The man who traded scarlet and gray for blue and gold is among three finalists for the presidency of the University of Akron.
The school on Tuesday announced it has cut the list of 19 applicants to three men who will be on campus next week for additional interviews and meetings.
• Ronald A. Nykiel, provost of University of Maryland Eastern Shore and former dean of business of Husson University in Bangor, Maine.
• Scott L. Scarborough, provost of the University of Toledo and former executive vice president for finance and administration of DePaul University in Chicago.
• Jim Tressel, executive vice president of student success at UA and the former national championship-winning football coach at Ohio State University.
Jonathan Pavloff, a UA trustee and search committee chair, said the university is encouraged that the process that began in August is nearing an end.
“We’re at the point now where we are kind of excited to re-engage the university community again and bring those constituency groups back into the process by allowing them to meet with these three finalists,” he said by phone Tuesday afternoon.

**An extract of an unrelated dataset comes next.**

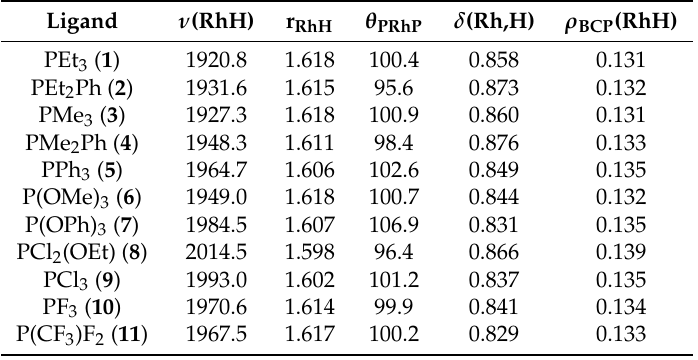
Table 3. Computed Rh-stretching frequencies, Rh–H bond lengths (in Å), P–Rh–P bond angles (in degrees), delocalization indices, and electron densities at bond critical points for HRhL 2 (CO) complexes. Ligand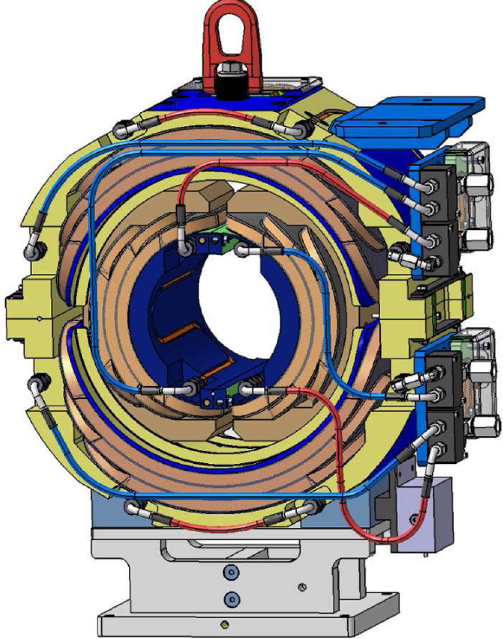
FIG. 15. Sketch of H = V corrector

Finalists will spend an entire day interviewing on campus and meeting with seven groups that include faculty, students, college deans, trustees and the public.
Nykiel will be on campus Monday, Scarborough on Wednesday and Tressel on Thursday.
The open forums at which Nykiel and Scarborough will be available to the public are 3 to 4 p.m. during their on-campus dates. Tressel’s open forum will be 1:30 to 2:30 p.m. Thursday. The sessions will be held inside the UA Student Union Theatre.
Trustees are looking for a new leader to take on numerous challenges, particularly in terms of the financial demands confronting the school and its 27,000 students. With a staff of 5,000 and a $388 million budget, UA is among Summit County’s largest employers.
Tressel has not spoken publicly about his candidacy, but in his application wrote that, “It is my opinion that we need more than a leader who can ‘hit the ground running.’ ”
“The University would be better served by a leader who has been ‘on the ground’ with the current team. ... Put simply, I believe I am the right leader at this time.”
UA officials might need to move quickly if Tressel is their choice.
Backers of Youngstown State University actively have been promoting Tressel for the open presidency there, and the YSU trustees’ president has said that he would seriously consider Tressel for the job.
Tressel won four national championships in 15 seasons with the Penguins before leaving for Ohio State and has remained a big benefactor of the university.
YSU said it expects to cut its list of candidates to six to eight finalists this week.
Pavloff said it is not unusual for presidential candidates to be seeking more than one position, and UA trustees will not rush their process.
“Our process and our timeline is defined as we structured it. The fact that Youngstown is re-engaged in the process is coincidental,” he said. “Obviously, we’re going to continue to conduct our search according to the guideline of our process.”
Tressel is the only finalist without a doctoral degree. Some consider it a huge hole in his resume.
Pavloff noted that Norman Auburn, UA’s longest serving president, held only a bachelor’s degree when he was hired in 1951. He served for 20 years.
Nykiel was an applicant for the Kent State University presidency that eventually went to Beverly Warren, provost of Virginia Commonwealth University.
KSU’s search has garnered local and national scrutiny. Critics have assailed the university for its reluctance to disclose the finalists’ names.
KSU officials deny breaking any Ohio public records law while conducting the search and have said privacy guarantees made by using a private search firm brought out more and better-qualified applicants who did not want their names released publicly.
Pavloff acknowledged that he is aware of potential UA applicants who declined to pursue the job because of the public nature of UA’s search.
“I can tell you that there were some candidates who, when confronted with the prospect of having their name announced, decided to withdraw,” he said. “Now, whether they would have been candidates that we would have invited to campus ... I cannot determine that because they withdrew from the process.
“But, nonetheless the open records laws determine how we conduct the process, and that’s what guides us.”
Pavloff and the other trustees on the search committee — Roland Bauer, Olivia Demas and Ralph Palmisano — have been meeting since August to find the successor to President Luis Proenza, who steps down July 1 to return to teaching.
Trustees hired the firm R. William Funk and Associates of Dallas to help in the search.
From an original list of 19 applicants, four dropped out early in the process.
Two of the remaining 15 candidates who did not make the cut to finalists are from the Akron area: Ronald Bucci, interim vice president for professional and support services at Akron Children’s Hospital; and Martin Belsky, UA’s Randolph Baxter Professor of Law and former dean of the university’s law school.
UA has a Web page devoted to the search: www.uakron.edu/bot/president-search.dot.